Akan tetapi dalam perjalanannya BDNI menjadi salah satu kreditor yang menunggak. Pemerintah pada saat yang bersamaan mengeluarkan kebijakan penerbitan Surat Keterangan Lunas (SKL) yang lebih ringan dengan dasar Instruksi Presiden (Inpres) nomor 8 tahun 2002.
Berdasarkan Inpres tersebut, bank yang menjadi obligor BLBI bisa dinyatakan lunas hutangnya jika membayar lewat 30 persen uang tunai dan menyerahkan aset senilai 70 persen dari nilai hutang.
Syafruddin yang menjabat sebagai ketua BPPN sejak April 2002 ini menyampaikan usulan kepada Komite Kebijakan Sektor Keuangan (KKSK) pada Mei 2002. Isi usulan tersebut, yakni agar KKSK menyetujui terkait perubahan proses litigasi BDNI menjadi restrukturisasi atas kewajiban penyerahan aset oleh BDNI kepada BPPN sebesar Rp 4,8 triliun.
Untuk melunasi kewajiban selaku obligor penerima BLBI, Sjamsul menyerahkan salah satu asetnya yakni Dipasena kepada BPPN.
Aset Dipasena tersebut diklaim bernilai Rp 4,8 triliun, sesuai dengan sisa utang Sjamsul Nursalim kepada pemerintah atas kucuran BLBI pada 1998 silam.

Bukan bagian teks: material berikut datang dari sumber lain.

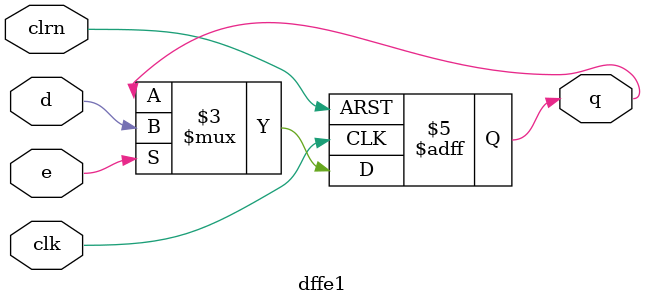
<source format=v>

module dffe1 (d,clk,clrn,e,q);                         // a 32-bit register
    input             d;                                // input d
    input             e;                                // e: enable
    input             clk, clrn;                        // clock and reset
    output reg        q;                                // output q
    always @(negedge clrn or posedge clk)
        if (!clrn)  q <= 0;                             // q = 0 if reset
        else if (e) q <= d;                             // save d if enabled
endmodule

</source>
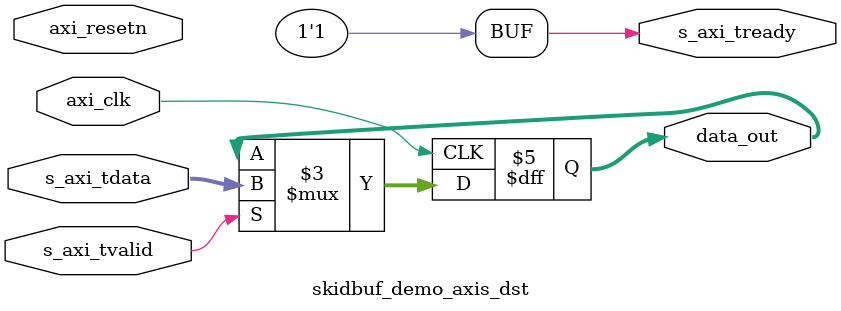
<source format=sv>
`ifndef SKIDBUF_DEMO_AXIS_DST_V
`define SKIDBUF_DEMO_AXIS_DST_V

`include "directives.sv"

module skidbuf_demo_axis_dst #(
    parameter DATA_BITS = 8
) (
    input logic axi_clk,
    // verilator lint_off UNUSEDSIGNAL
    input logic axi_resetn,
    // verilator lint_on UNUSEDSIGNAL

    input  logic                 s_axi_tvalid,
    output logic                 s_axi_tready,
    input  logic [DATA_BITS-1:0] s_axi_tdata,

    output logic [DATA_BITS-1:0] data_out
);
  assign s_axi_tready = 1'b1;

  always_ff @(posedge axi_clk) begin
    if (s_axi_tvalid && s_axi_tready) begin
      data_out <= s_axi_tdata;
    end
  end

endmodule
`endif

</source>
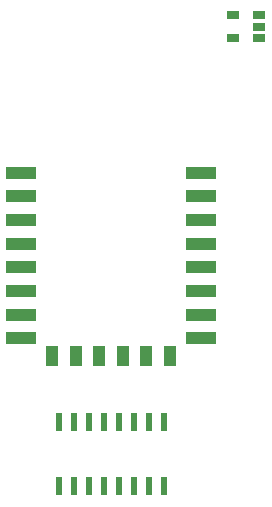
<source format=gbr>
G04 #@! TF.GenerationSoftware,KiCad,Pcbnew,5.0.2-bee76a0~70~ubuntu16.04.1*
G04 #@! TF.CreationDate,2019-08-20T20:13:55+02:00*
G04 #@! TF.ProjectId,connected_garden_pcb,636f6e6e-6563-4746-9564-5f6761726465,rev?*
G04 #@! TF.SameCoordinates,Original*
G04 #@! TF.FileFunction,Paste,Top*
G04 #@! TF.FilePolarity,Positive*
%FSLAX46Y46*%
G04 Gerber Fmt 4.6, Leading zero omitted, Abs format (unit mm)*
G04 Created by KiCad (PCBNEW 5.0.2-bee76a0~70~ubuntu16.04.1) date mar. 20 août 2019 20:13:55 CEST*
%MOMM*%
%LPD*%
G01*
G04 APERTURE LIST*
%ADD10R,1.060000X0.650000*%
%ADD11R,2.500000X1.000000*%
%ADD12R,1.000000X1.800000*%
%ADD13R,0.600000X1.500000*%
G04 APERTURE END LIST*
D10*
G04 #@! TO.C,U3*
X53170000Y-33335000D03*
X53170000Y-32385000D03*
X53170000Y-31435000D03*
X50970000Y-31435000D03*
X50970000Y-33335000D03*
G04 #@! TD*
D11*
G04 #@! TO.C,U5*
X33040000Y-44760000D03*
X33040000Y-46760000D03*
X33040000Y-48760000D03*
X33040000Y-50760000D03*
X33040000Y-52760000D03*
X33040000Y-54760000D03*
X33040000Y-56760000D03*
X33040000Y-58760000D03*
D12*
X35640000Y-60260000D03*
X37640000Y-60260000D03*
X39640000Y-60260000D03*
X41640000Y-60260000D03*
X43640000Y-60260000D03*
X45640000Y-60260000D03*
D11*
X48240000Y-58760000D03*
X48240000Y-56760000D03*
X48240000Y-54760000D03*
X48240000Y-52760000D03*
X48240000Y-50760000D03*
X48240000Y-48760000D03*
X48240000Y-46760000D03*
X48240000Y-44760000D03*
G04 #@! TD*
D13*
G04 #@! TO.C,U2*
X36195000Y-71280000D03*
X37465000Y-71280000D03*
X38735000Y-71280000D03*
X40005000Y-71280000D03*
X41275000Y-71280000D03*
X42545000Y-71280000D03*
X43815000Y-71280000D03*
X45085000Y-71280000D03*
X45085000Y-65880000D03*
X43815000Y-65880000D03*
X42545000Y-65880000D03*
X41275000Y-65880000D03*
X40005000Y-65880000D03*
X38735000Y-65880000D03*
X37465000Y-65880000D03*
X36195000Y-65880000D03*
G04 #@! TD*
M02*

</source>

Dari total tersebut, sekitar Rp 1,1 triliun ditagihkan dari sejumlah petani tambak. Jumlah tersebut diklaim sesuai dengan piutang sejumlah petani tambak kepada Dipasena yang dikelola Ayin dan sang suami.
Akan tetapi, setelah dilelang oleh PT Perusahaan Pengelolaan Aset (PPA), aset sebesar Rp 1,1 triliun yang dibebankan pada petani tambak itu hanya bernilai Rp 220 miliar. Sedangkan sekitar Rp 3,7 triliun ternyata tidak dilakukan pembahasan oleh BPPN dan tidak ditagihkan ke Sjamsul Nursalim.

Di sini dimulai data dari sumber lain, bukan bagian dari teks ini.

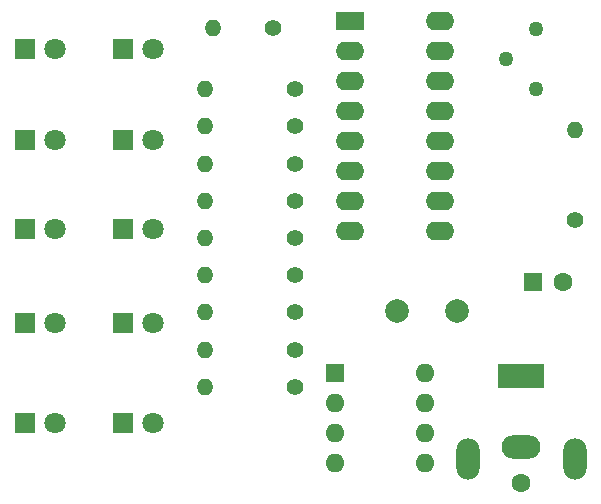
<source format=gbr>
%TF.GenerationSoftware,KiCad,Pcbnew,8.0.4*%
%TF.CreationDate,2025-07-19T03:21:48+10:00*%
%TF.ProjectId,new ki cad,6e657720-6b69-4206-9361-642e6b696361,rev?*%
%TF.SameCoordinates,Original*%
%TF.FileFunction,Soldermask,Bot*%
%TF.FilePolarity,Negative*%
%FSLAX46Y46*%
G04 Gerber Fmt 4.6, Leading zero omitted, Abs format (unit mm)*
G04 Created by KiCad (PCBNEW 8.0.4) date 2025-07-19 03:21:48*
%MOMM*%
%LPD*%
G01*
G04 APERTURE LIST*
%ADD10C,1.600000*%
%ADD11R,4.000000X2.000000*%
%ADD12O,3.300000X2.000000*%
%ADD13O,2.000000X3.500000*%
%ADD14C,1.400000*%
%ADD15O,1.400000X1.400000*%
%ADD16R,1.600000X1.600000*%
%ADD17R,1.800000X1.800000*%
%ADD18C,1.800000*%
%ADD19C,2.000000*%
%ADD20C,1.260000*%
%ADD21O,1.600000X1.600000*%
%ADD22R,2.400000X1.600000*%
%ADD23O,2.400000X1.600000*%
G04 APERTURE END LIST*
D10*
%TO.C,BT1*%
X141000000Y-97500000D03*
D11*
X141000000Y-88500000D03*
D12*
X141000000Y-94500000D03*
D13*
X136500000Y-95500000D03*
X145500000Y-95500000D03*
%TD*%
D14*
%TO.C,R6*%
X121810000Y-76800000D03*
D15*
X114190000Y-76800000D03*
%TD*%
D14*
%TO.C,R8*%
X121810000Y-70500000D03*
D15*
X114190000Y-70500000D03*
%TD*%
D14*
%TO.C,R5*%
X121810000Y-79950000D03*
D15*
X114190000Y-79950000D03*
%TD*%
D14*
%TO.C,R10*%
X121810000Y-64200000D03*
D15*
X114190000Y-64200000D03*
%TD*%
D16*
%TO.C,C1*%
X142000000Y-80500000D03*
D10*
X144500000Y-80500000D03*
%TD*%
D14*
%TO.C,R3*%
X121810000Y-86250000D03*
D15*
X114190000Y-86250000D03*
%TD*%
D17*
%TO.C,D7*%
X107225000Y-68500000D03*
D18*
X109765000Y-68500000D03*
%TD*%
D19*
%TO.C,C2*%
X130500000Y-83000000D03*
X135500000Y-83000000D03*
%TD*%
D20*
%TO.C,R11*%
X142200000Y-64200000D03*
X139660000Y-61660000D03*
X142200000Y-59120000D03*
%TD*%
D14*
%TO.C,R1*%
X121810000Y-89400000D03*
D15*
X114190000Y-89400000D03*
%TD*%
D17*
%TO.C,D9*%
X107225000Y-84000000D03*
D18*
X109765000Y-84000000D03*
%TD*%
D17*
%TO.C,D4*%
X98960000Y-84000000D03*
D18*
X101500000Y-84000000D03*
%TD*%
D17*
%TO.C,D1*%
X98960000Y-60800000D03*
D18*
X101500000Y-60800000D03*
%TD*%
D14*
%TO.C,R4*%
X121810000Y-83100000D03*
D15*
X114190000Y-83100000D03*
%TD*%
D17*
%TO.C,D2*%
X98960000Y-68500000D03*
D18*
X101500000Y-68500000D03*
%TD*%
D17*
%TO.C,D3*%
X98960000Y-76000000D03*
D18*
X101500000Y-76000000D03*
%TD*%
D16*
%TO.C,U2*%
X125200000Y-88200000D03*
D21*
X125200000Y-90740000D03*
X125200000Y-93280000D03*
X125200000Y-95820000D03*
X132820000Y-95820000D03*
X132820000Y-93280000D03*
X132820000Y-90740000D03*
X132820000Y-88200000D03*
%TD*%
D17*
%TO.C,D6*%
X107225000Y-60800000D03*
D18*
X109765000Y-60800000D03*
%TD*%
D17*
%TO.C,D5*%
X98960000Y-92500000D03*
D18*
X101500000Y-92500000D03*
%TD*%
D14*
%TO.C,RV1*%
X145500000Y-75310000D03*
D15*
X145500000Y-67690000D03*
%TD*%
D22*
%TO.C,U3*%
X126500000Y-58460000D03*
D23*
X126500000Y-61000000D03*
X126500000Y-63540000D03*
X126500000Y-66080000D03*
X126500000Y-68620000D03*
X126500000Y-71160000D03*
X126500000Y-73700000D03*
X126500000Y-76240000D03*
X134120000Y-76240000D03*
X134120000Y-73700000D03*
X134120000Y-71160000D03*
X134120000Y-68620000D03*
X134120000Y-66080000D03*
X134120000Y-63540000D03*
X134120000Y-61000000D03*
X134120000Y-58460000D03*
%TD*%
D15*
%TO.C,R2*%
X114910000Y-59000000D03*
D14*
X119990000Y-59000000D03*
%TD*%
D17*
%TO.C,D8*%
X107225000Y-76000000D03*
D18*
X109765000Y-76000000D03*
%TD*%
D14*
%TO.C,R7*%
X121810000Y-73650000D03*
D15*
X114190000Y-73650000D03*
%TD*%
D14*
%TO.C,R9*%
X121810000Y-67350000D03*
D15*
X114190000Y-67350000D03*
%TD*%
D17*
%TO.C,D10*%
X107225000Y-92500000D03*
D18*
X109765000Y-92500000D03*
%TD*%
M02*

</source>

Meski demikian, Syafruddin tetap mengeluarkan surat pemenuhan kewajiban pemegang saham kepada Syamsul Nursalim atas kewajibannya. Alhasil, negara diduga harus menanggung kerugian sekitar Rp 4,58 triliun. Tindakan Syafruddin menerbitkan SKL ke Sjamsul Nursalim itu dinilai melanggar hukum.
KPK menduga ada kejanggalan terkait klaim Rp 1,1 triliun tersebut. Dengan sejumlah bukti dan informasi yang dimiliki, penyidik juga mendalami kejanggalan tersebut.
Terkait upaya mendalami dugaan kongkalikong dan manipulasi aset tersebut, penyidik telah memeriksa sejumlah pihak. Termasuk salah satunya Ayin. Selain fokus soal tambak udang, penyidik KPK juga ingin mendalami komunikasi yang terjalin antara Ayin dengan Sjamsul Nursalim dalam proses SKL diterbitkan BPPN pada April 2004.